Lynda Benglis (born 1941 in Lake Charles, Louisiana) is an American sculptor, installation artist, and provocateur whose work has been central to the development of postminimalist and feminist art since the late 1960s. She studied at the Newcomb College of Art in New Orleans before moving to New York, where she quickly became embedded in the vibrant downtown art scene of the late 1960s and entered into dialogue with the leading figures of minimalism and process art. Her early mentors and interlocutors included artists associated with the Paula Cooper Gallery, where she became a key figure.

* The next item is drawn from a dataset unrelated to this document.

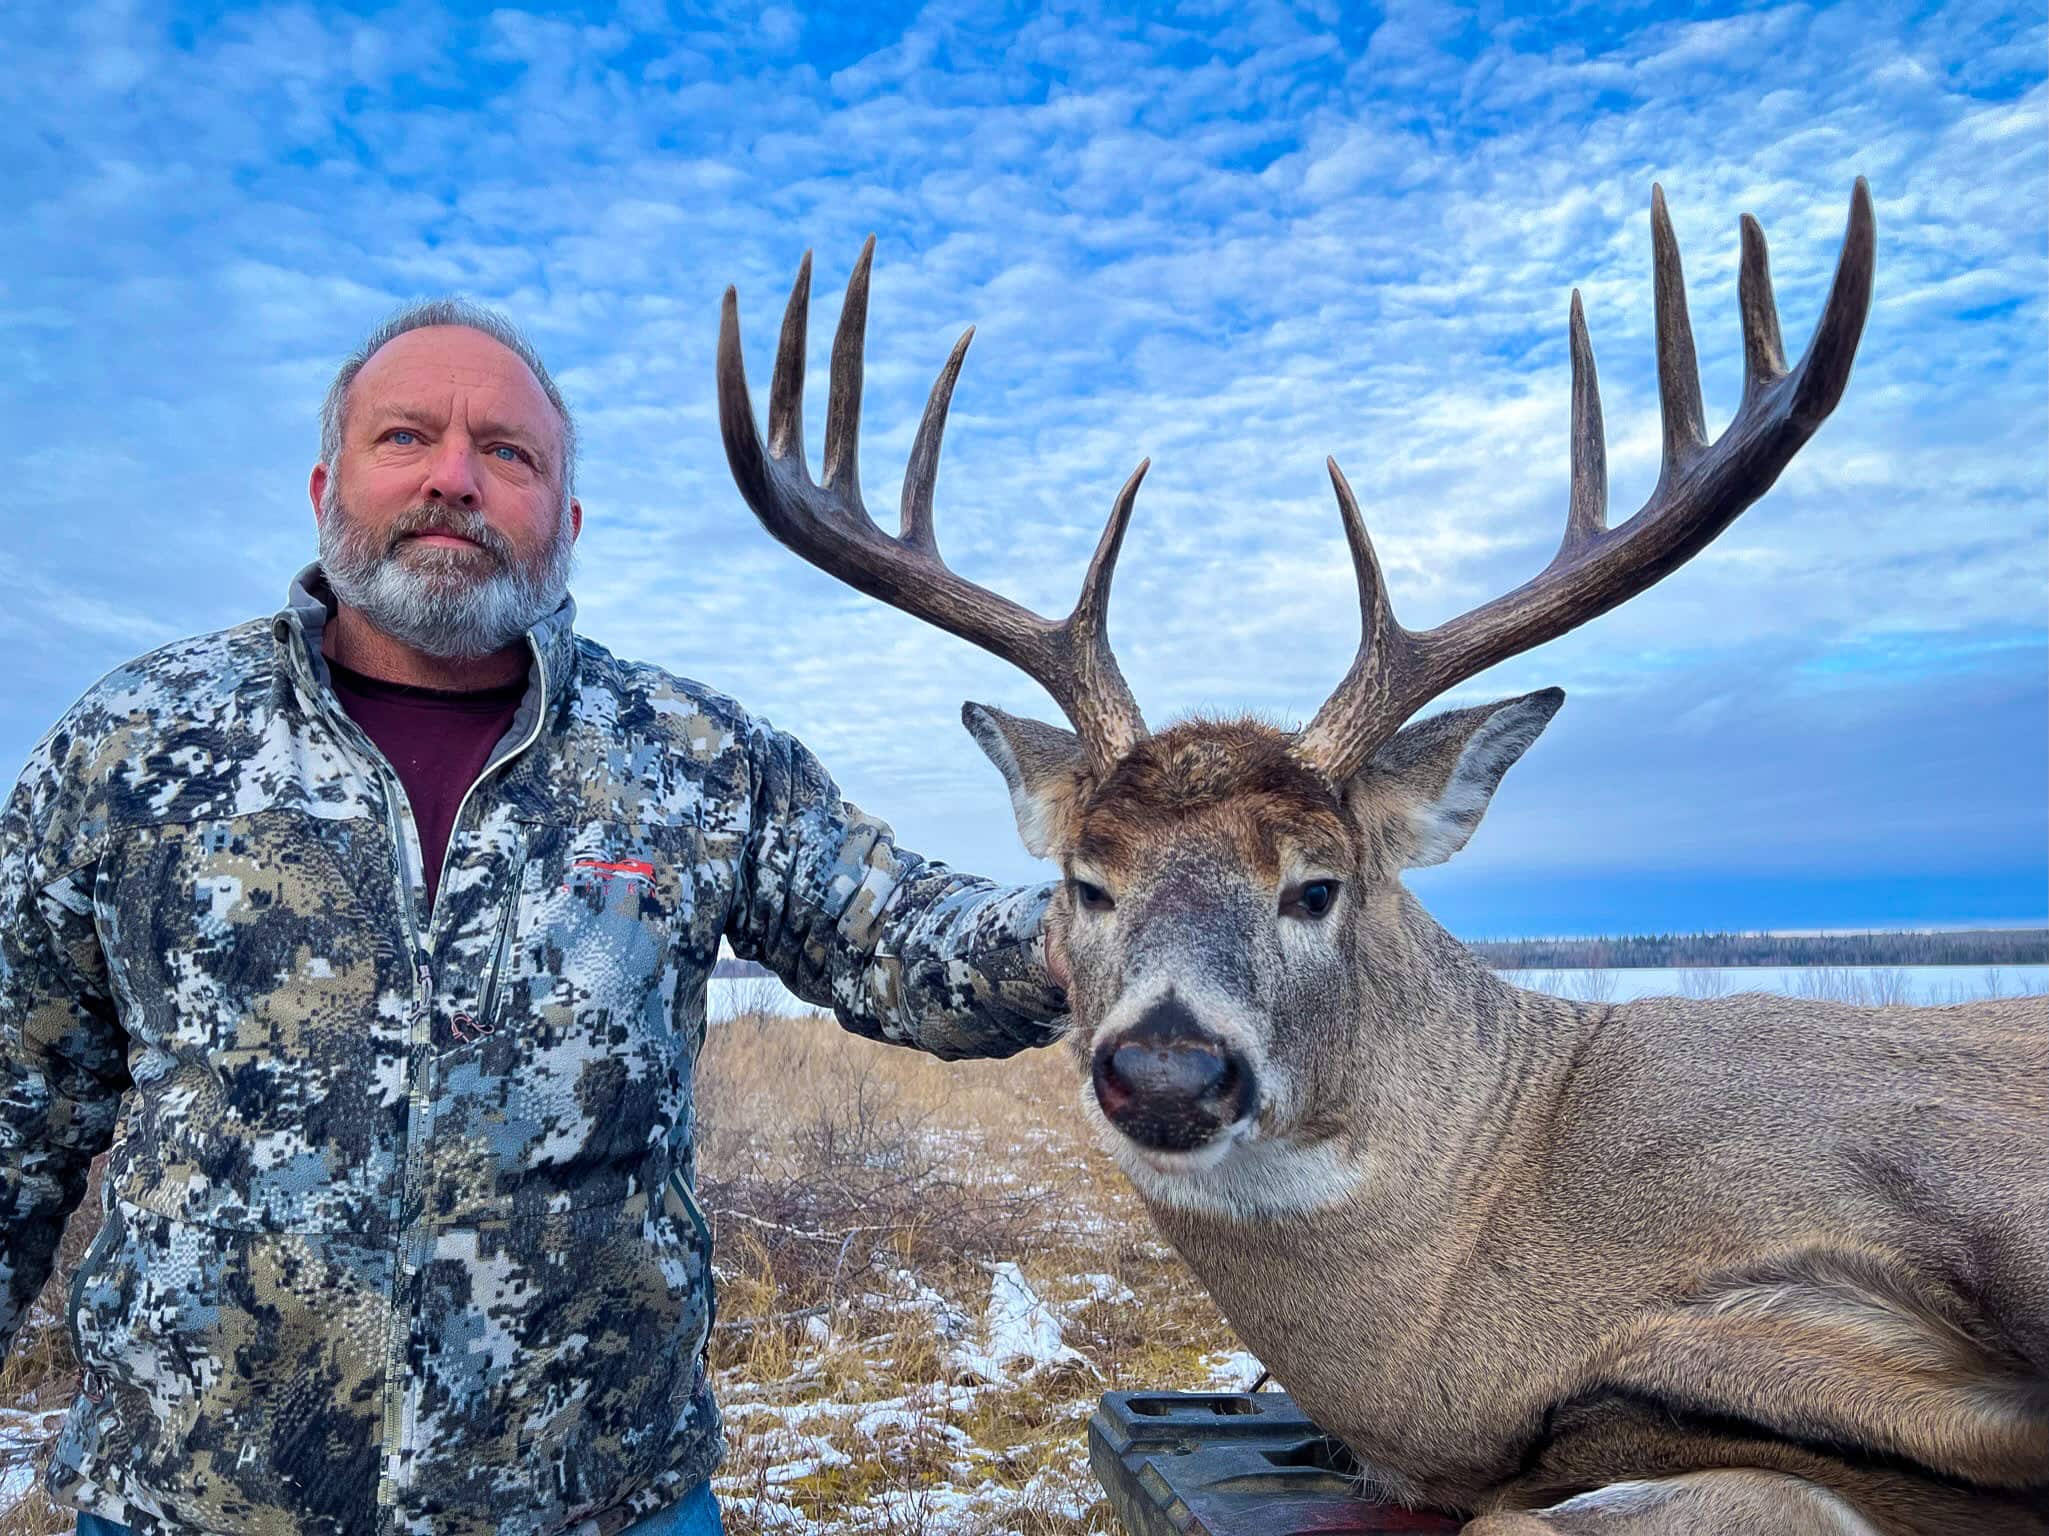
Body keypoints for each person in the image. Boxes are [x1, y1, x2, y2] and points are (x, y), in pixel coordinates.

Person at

Benglis is best known for her poured latex and foam works of the late 1960s and early 1970s, in which liquid materials were allowed to flow, pool, and solidify on the floor of the gallery, creating organic, bodily forms that challenged the rigid geometric vocabulary of minimalism with something sensuous, unpredictable, and irreducibly physical. These works explored the relationship between the body and sculpture in ways that anticipated the concerns of feminist art theory. Her metallic knot sculptures, developed from the 1970s onward, twist and coil in space with an exuberant energy that speaks to both classical drapery and contemporary abstraction.
Benglis is also known for her provocative self-promotional advertisements and performances, most famously a 1974 Artforum advertisement in which she appeared nude with a dildo — an audacious act of self-commodification and feminist critique that generated fierce debate about gender, sexuality, and the art world's double standards.
Throughout a career spanning more than five decades, Benglis has continued to push the boundaries of sculpture, video, and installation. Her work is held in major museum collections worldwide, and she is recognized as one of the most significant and intellectually adventurous artists of her generation.